In a truly vital (healthy) organizational system, the true purpose of the system is closely aligned with the values, beliefs, and motivators of its employees (agents), as well as with the purpose and values of other systems in the hierarchy. This alignment makes the organization an Employer of Choice for those individuals, and provides the behavioral attractor that allows differences inherent in a diverse employee population to result in aggregate behavior that is consistent with the common pursuit of that organizational purpose. The purposes of the individual agents working in an organization crucially depend on their personal values, beliefs, and motivations, their individual sense of identity.
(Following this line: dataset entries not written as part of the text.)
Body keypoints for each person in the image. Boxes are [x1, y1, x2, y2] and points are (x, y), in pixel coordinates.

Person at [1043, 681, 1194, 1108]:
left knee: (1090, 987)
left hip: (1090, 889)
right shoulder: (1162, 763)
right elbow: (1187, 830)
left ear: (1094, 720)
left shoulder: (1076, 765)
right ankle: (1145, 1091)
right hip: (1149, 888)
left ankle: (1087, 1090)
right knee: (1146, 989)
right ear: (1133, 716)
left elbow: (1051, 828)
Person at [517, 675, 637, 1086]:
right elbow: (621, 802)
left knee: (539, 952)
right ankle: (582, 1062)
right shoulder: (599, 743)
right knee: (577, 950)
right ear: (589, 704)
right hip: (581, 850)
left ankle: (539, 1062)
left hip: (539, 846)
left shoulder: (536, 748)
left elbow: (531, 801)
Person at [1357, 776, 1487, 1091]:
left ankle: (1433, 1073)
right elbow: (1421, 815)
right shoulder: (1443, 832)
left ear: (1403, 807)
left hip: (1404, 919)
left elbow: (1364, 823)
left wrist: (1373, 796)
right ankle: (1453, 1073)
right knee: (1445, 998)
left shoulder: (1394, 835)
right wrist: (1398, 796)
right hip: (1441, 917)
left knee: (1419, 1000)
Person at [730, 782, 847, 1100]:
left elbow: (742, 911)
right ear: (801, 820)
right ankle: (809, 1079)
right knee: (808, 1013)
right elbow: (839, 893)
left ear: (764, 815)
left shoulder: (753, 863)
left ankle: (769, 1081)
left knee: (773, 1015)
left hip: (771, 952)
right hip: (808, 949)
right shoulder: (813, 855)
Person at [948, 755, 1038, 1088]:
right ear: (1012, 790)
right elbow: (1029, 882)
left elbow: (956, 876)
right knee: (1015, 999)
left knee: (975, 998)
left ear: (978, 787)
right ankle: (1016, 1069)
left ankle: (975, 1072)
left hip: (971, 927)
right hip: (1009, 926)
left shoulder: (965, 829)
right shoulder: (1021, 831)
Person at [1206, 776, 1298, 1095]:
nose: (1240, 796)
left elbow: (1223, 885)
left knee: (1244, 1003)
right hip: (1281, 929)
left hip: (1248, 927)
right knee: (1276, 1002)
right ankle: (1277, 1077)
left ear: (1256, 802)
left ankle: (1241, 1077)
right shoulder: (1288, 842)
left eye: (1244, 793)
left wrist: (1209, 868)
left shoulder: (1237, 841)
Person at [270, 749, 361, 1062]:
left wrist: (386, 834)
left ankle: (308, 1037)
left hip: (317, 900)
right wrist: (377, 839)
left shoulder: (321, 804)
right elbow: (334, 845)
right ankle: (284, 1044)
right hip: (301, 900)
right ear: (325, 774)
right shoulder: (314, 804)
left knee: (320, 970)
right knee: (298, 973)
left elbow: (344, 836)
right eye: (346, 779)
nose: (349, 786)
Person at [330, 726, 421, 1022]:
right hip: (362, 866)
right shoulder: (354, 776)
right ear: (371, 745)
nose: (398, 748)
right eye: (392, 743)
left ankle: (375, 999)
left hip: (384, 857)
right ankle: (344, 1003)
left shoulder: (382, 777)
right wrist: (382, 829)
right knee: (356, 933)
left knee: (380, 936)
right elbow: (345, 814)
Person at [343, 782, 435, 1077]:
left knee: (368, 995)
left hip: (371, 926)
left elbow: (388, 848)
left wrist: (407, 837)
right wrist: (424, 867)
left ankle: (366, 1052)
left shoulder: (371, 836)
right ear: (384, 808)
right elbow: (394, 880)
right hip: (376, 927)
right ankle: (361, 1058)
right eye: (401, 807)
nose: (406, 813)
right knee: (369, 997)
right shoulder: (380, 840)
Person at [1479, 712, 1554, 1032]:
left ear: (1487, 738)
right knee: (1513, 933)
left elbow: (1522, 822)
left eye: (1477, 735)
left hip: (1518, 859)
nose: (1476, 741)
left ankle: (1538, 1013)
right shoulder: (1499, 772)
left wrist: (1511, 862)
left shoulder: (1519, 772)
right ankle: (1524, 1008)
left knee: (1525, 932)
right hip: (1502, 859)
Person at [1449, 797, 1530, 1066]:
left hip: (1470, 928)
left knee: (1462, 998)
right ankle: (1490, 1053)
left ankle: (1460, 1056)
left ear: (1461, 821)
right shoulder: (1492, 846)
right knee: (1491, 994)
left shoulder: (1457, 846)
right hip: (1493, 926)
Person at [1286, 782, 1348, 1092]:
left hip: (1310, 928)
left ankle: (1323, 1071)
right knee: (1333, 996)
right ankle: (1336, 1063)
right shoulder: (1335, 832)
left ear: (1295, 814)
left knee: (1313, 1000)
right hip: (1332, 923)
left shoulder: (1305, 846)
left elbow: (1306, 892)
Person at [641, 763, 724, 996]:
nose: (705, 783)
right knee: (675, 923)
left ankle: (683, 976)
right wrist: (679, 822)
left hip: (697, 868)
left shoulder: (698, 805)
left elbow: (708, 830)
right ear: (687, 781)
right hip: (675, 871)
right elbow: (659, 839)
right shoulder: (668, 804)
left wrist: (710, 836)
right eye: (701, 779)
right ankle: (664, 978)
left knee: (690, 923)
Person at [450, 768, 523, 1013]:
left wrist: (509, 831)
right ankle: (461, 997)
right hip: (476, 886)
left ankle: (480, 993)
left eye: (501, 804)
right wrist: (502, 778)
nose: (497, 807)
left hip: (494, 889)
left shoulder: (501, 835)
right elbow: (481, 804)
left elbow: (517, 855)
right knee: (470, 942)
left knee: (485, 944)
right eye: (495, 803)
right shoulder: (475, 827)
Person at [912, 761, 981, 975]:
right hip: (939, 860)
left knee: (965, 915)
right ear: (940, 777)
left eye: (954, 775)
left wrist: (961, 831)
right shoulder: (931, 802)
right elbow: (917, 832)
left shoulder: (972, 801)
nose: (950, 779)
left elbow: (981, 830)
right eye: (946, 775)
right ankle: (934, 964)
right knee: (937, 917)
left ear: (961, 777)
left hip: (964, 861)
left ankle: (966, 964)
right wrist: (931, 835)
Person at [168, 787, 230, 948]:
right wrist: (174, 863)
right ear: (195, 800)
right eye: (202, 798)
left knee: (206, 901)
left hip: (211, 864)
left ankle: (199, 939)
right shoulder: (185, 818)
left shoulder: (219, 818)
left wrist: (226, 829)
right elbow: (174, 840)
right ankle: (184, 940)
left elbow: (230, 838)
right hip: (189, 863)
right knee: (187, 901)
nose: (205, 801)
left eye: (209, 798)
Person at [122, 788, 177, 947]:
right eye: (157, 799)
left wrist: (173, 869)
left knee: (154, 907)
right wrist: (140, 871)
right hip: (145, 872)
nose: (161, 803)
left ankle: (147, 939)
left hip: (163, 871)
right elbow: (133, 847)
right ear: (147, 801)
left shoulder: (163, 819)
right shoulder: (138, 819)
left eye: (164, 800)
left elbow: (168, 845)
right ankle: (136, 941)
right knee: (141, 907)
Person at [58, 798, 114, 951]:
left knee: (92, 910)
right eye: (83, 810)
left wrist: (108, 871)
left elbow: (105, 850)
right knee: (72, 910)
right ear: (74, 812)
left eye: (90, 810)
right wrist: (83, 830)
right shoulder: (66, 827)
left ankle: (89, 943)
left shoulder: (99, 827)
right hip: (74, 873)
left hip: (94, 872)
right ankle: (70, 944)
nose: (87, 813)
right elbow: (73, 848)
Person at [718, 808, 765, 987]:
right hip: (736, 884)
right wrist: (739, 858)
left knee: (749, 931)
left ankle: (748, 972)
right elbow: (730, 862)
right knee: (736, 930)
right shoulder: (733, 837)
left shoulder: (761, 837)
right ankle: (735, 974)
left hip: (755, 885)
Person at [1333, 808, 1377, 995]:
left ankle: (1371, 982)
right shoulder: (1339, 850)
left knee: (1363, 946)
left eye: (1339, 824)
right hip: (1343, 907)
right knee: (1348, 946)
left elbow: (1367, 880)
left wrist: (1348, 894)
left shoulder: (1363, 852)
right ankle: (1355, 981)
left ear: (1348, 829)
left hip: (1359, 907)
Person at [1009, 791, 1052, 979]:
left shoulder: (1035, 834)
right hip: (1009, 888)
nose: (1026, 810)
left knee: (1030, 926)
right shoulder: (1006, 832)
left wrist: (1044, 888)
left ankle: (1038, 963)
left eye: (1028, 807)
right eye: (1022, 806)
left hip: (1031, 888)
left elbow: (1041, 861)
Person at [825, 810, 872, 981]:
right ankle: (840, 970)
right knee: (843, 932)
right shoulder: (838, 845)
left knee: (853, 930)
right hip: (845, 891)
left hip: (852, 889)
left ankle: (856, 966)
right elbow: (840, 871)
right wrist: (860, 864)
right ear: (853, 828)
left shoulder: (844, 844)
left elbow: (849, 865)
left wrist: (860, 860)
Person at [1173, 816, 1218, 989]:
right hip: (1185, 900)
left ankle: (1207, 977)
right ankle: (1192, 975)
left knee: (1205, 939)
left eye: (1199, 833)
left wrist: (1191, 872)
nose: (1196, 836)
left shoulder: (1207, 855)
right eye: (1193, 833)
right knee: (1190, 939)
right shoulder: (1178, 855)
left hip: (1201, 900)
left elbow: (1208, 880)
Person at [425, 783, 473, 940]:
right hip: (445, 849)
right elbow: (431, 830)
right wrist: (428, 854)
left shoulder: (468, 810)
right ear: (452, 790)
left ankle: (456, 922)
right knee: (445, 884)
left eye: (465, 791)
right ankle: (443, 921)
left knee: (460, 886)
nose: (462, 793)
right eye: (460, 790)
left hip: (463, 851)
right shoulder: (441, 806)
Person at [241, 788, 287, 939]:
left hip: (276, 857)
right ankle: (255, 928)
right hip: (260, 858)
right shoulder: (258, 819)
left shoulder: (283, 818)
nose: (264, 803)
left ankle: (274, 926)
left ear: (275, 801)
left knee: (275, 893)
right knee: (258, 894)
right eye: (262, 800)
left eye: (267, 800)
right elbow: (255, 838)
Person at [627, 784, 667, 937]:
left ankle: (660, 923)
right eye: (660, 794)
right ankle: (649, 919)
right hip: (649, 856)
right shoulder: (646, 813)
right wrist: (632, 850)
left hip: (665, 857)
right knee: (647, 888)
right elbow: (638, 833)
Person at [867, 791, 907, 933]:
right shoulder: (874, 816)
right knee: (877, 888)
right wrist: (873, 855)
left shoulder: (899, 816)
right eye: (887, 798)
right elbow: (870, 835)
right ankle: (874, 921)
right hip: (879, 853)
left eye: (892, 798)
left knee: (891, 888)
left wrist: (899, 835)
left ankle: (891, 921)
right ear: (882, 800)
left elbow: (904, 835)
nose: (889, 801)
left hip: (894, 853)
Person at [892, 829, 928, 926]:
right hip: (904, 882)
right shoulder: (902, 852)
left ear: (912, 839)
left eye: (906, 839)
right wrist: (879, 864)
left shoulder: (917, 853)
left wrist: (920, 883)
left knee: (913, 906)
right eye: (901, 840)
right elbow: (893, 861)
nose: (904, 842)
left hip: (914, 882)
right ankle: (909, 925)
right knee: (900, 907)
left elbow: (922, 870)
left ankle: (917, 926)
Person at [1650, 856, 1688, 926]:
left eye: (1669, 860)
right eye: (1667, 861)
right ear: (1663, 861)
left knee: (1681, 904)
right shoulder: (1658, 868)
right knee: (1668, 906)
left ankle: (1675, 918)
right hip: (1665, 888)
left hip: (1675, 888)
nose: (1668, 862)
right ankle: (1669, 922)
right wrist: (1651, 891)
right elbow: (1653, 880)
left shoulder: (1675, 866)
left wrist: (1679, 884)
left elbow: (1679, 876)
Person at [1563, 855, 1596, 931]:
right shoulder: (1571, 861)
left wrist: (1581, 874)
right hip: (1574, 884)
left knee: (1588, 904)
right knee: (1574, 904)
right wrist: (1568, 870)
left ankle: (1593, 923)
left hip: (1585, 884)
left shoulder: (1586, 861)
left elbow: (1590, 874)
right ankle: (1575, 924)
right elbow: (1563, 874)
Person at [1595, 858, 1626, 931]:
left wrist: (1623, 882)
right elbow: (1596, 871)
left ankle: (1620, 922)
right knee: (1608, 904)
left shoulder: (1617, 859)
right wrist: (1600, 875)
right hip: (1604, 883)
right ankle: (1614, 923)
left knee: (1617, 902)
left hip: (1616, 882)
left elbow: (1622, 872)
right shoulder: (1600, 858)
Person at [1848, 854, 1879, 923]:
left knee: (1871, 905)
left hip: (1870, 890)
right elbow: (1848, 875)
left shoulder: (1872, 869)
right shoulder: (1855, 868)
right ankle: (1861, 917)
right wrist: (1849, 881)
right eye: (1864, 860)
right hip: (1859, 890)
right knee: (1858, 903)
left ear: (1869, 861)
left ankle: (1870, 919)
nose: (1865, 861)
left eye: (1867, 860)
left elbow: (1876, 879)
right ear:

Their response to challenges and events are inevitably coloured with emotions and psychological response tied to that identity. When trust exists, there is "a safe space for creativity" that invites contribution from diverse agents, and to which those agents respond. When anxiety is contained, agents, although desiring relative stability, are open to changes and evolutionary ideas and willing to apply them in manners that are consistent with what they hold as meaningful and true. They are able to operate at "the edge of chaos" where they are trusted to evaluate new information and to make choices in how to apply knowledge and resources under the guidance of commonly held purpose and limits. This is Vitality in the GDI model, where creative behavior can result in innovation that improves the fitness of the system. In the absence of trust, anxiety runs rampant, and agents either withdraw into safe, conformist behavior, or spin off into factional activity that is directed solely to their own self-interest. Both of these trajectories lead to system death.
Diversity then is essential to effectively extricate value from the nonlinear nature of embedded systems of the business environment. Ideally the business will possess a heterogeneous population of employees and other stakeholders who are both competitive in order to generate multiplier effects, and cooperative, in order to recycle resources. The heterogeneity of these agents must provide constructive linkages to the spectrum of related embedded stakeholder systems, from the most local to the most global, if the business expects to have access to the information and alliances that allow it to be truly competitive within its own fitness landscape.